After reading this editorial about some US school districts reconsidering the concept, I couldn’t wait to hear your thoughts. Since our return from France, I’ve really noticed the leaning in the US to act quickly and harshly when bullying or bad behavior is even remotely glimpsed. It seems like there’s not a lot of discussion or wiggle room or parent persuasion when it comes to breaking the rules — written or implied — in school. My initial instinct, is that I’m totally fine with that…I think! Because so far, we’ve not been directly touched by the policy. (Let me repeat: So far! I have six children, Friends! And there’s always tomorrow!)
Then again, an acquaintance recently told me about her experience with zero tolerance. Her son attends an international school and was recently suspended for a day because another student reported him for bullying. She asked the Head of School to define bullying in this specific case, and was assured that her son hadn’t done anything of consequence. Rather, the complaint had to do with an uncomfortable feeling the other boy felt whenever he spoke to her son, likening it to a queasy stomach! After a long silence, the mother suggested that her son now had a queasy stomach, too. From speaking to the Head of School!
As comical as this situation sounds, I’m sure it was super frustrating for all involved. I can tell you my response would not have been as reasonable or calm as my friend’s was — I think I would have freaked out if my child was suspended for vague reasons!
I’d love to hear how zero tolerance makes itself known in your school experiences. Do you see it as too stringent? Too black and white? Or have you seen it work well to keep negative school behavior in check? Also, I’m curious to know if your school attempts to define bullying as part of their zero tolerance policy — I’m guessing different schools have widely different definitions.

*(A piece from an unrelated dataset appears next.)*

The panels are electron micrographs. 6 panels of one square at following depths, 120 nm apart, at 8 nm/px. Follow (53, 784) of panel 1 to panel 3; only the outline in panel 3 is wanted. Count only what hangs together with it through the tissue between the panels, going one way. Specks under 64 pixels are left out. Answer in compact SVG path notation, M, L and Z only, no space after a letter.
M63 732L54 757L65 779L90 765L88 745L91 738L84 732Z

P.S. — I asked Ralph and Maude what bullying was like at their high school here in Oakland — specifically about whether or not homosexual kids felt like they could be safely and openly gay. They both answered that they didn’t see bullying against gay kids at all, and that any kind of mocking of homosexuals would be completely shut down by students at their school. I was glad to hear it! Sounds like progress to me.